Teks Bacaan:
=-=-=-=-=
Produktif atau kontra produktif?
Sudah banyak kasus suatu kelompok relawan yang berkembang menjadi kelompok “perusuh,” yang mengarahkan konflik-konflik yang rawan dalam masyarakat, dengan memunculkan sentiment agama, ras, atau etnik yang dijalankan dengan terknik-teknik provokatif. Bagaimana mereka bisa menjadi seperti itu? Hal ini karena produk relawan politik bukan hanya bertambahnya dukungan suara untuk seorang kandidat. Sukses relawan juga diukur dari keberhasilannya membuat citra dan dukungan kepada lawan politik merosot. Kerja-kerja semacam ini dilakukan dengan berbagai macam taktik, bermacam-macam sarana publik, dan melibatkan banyak sekali orang. Pada saat yang sama tak ada aturan hukum yang membatasi aksi-aksi relawan politik.
Di negara yang belum memiliki aturan hukum untuk relawan politik akan sulit untuk menilai pergerakan dan tindakan relawan politik, karena tidak ada acuannya. Disinilah relawan politik bisa mengambil keuntungan dari beberapa hak warga sipil, khususnya negara yang memakai sistem liberal, berupa kebebasan dan hak asasi manusia. Jika terjadi hal-hal yang tidak terduga, yang menimbulkan kekacauan dalam masyarakat, atau diduga melanggar hukum, maka hukum yang lain yang dipakai untuk menjerat dan hukum yang lain juga bisa dipakai untuk melindunginya. Hak-hak istimewa sangat mungkin diperoleh untuk relawan politik yang di “back up” oleh orang-orang kuat yang ada di belakang layar.
Jenjang Karier Relawan
Tim inti dalam kelompok relawan politik merupakan orang-orang yang sudah terlatih atau sengaja dilatih untuk menjalankan peran tersebut. Mereka terdiri dari orang-orang terdidik, memiliki jaringan-jaringan di masyarakat, bisa mengakses media massa dan media sosial. Sebelum pemilihan digelar mereka biasanya bertugas untuk memasarkan kelebihan dan keunggulan kandidat melalui saran-sarana komunikasi publik, yang sudah disiapkan sedemikian rupa agar kandidatnya tampak sangat berkemampuan dan dekat dengan keinginan para pemilih. Dalam menjalankan tugas ini individu-individunya sekaligus juga bisa memasarkan dirinya agar menjadi lebih terkenal di masyarakat.
=-=-=-=-=
Data yang Diberikan:
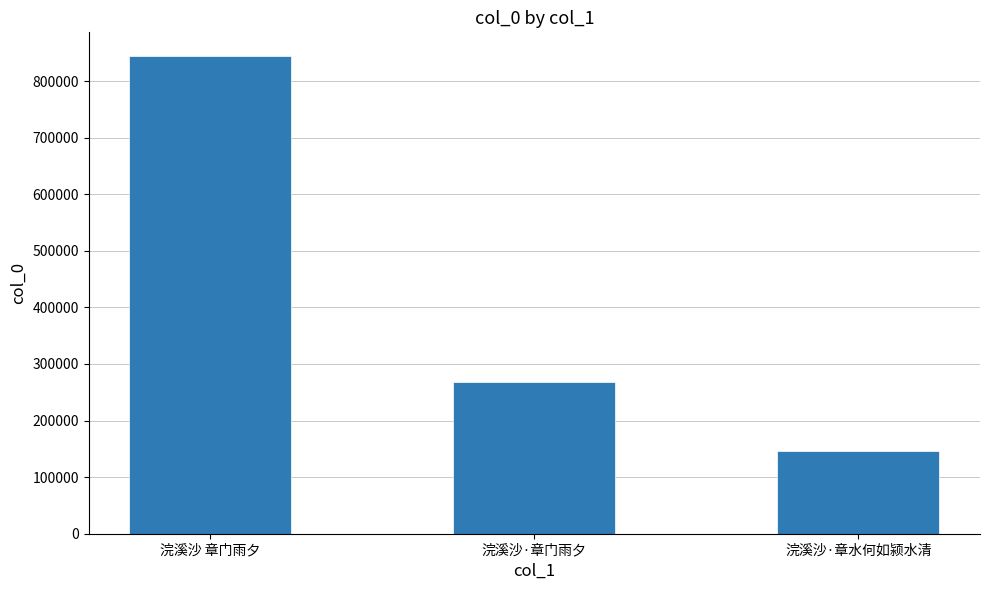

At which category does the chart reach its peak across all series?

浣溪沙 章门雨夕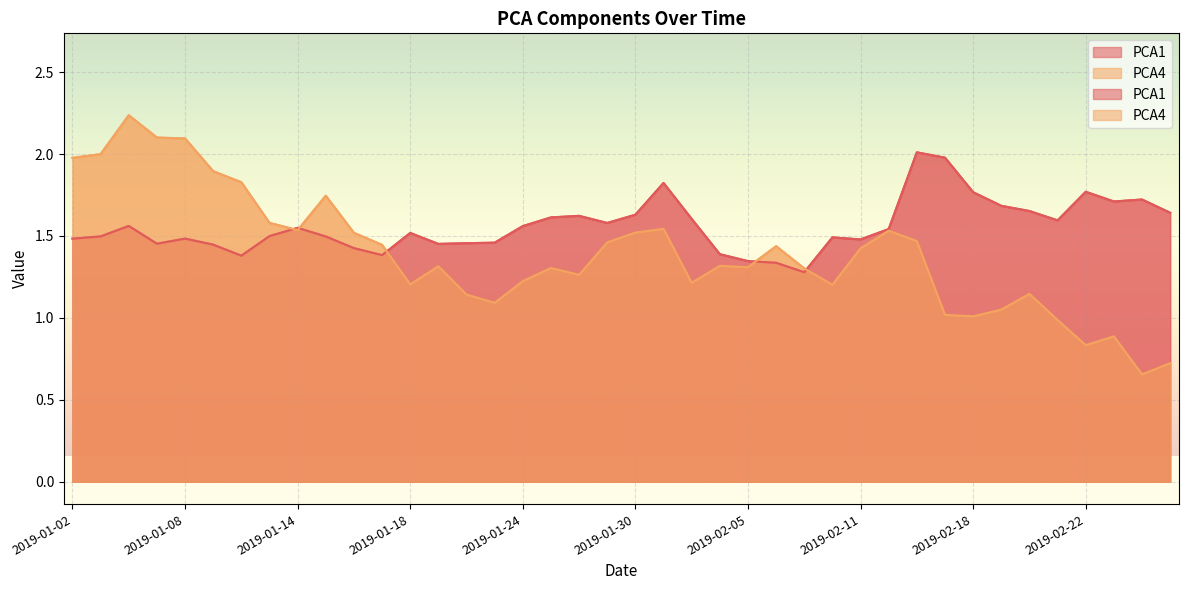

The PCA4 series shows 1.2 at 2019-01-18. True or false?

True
=-=-=-=-=
Soal Latihan:
1 - Terjemahkan kalimat dari teks tentang relawan politik berikut ke dalam bahasa Inggris: "Sukses relawan juga diukur dari keberhasilannya membuat citra dan dukungan kepada lawan politik merosot."
2 - Salin kata demi kata seluruh bagian teks tentang relawan politik mulai dari "Jenjang Karier Relawan" ke bawah sampai "terkenal di masyarakat.".

Kunci Jawaban:
1 - The success of volunteers is also measured by their success in making the image of and support for political opponents decline.

2 -
Jenjang Karier Relawan
Tim inti dalam kelompok relawan politik merupakan orang-orang yang sudah terlatih atau sengaja dilatih untuk menjalankan peran tersebut. Mereka terdiri dari orang-orang terdidik, memiliki jaringan-jaringan di masyarakat, bisa mengakses media massa dan media sosial. Sebelum pemilihan digelar mereka biasanya bertugas untuk memasarkan kelebihan dan keunggulan kandidat melalui saran-sarana komunikasi publik, yang sudah disiapkan sedemikian rupa agar kandidatnya tampak sangat berkemampuan dan dekat dengan keinginan para pemilih. Dalam menjalankan tugas ini individu-individunya sekaligus juga bisa memasarkan dirinya agar menjadi lebih terkenal di masyarakat.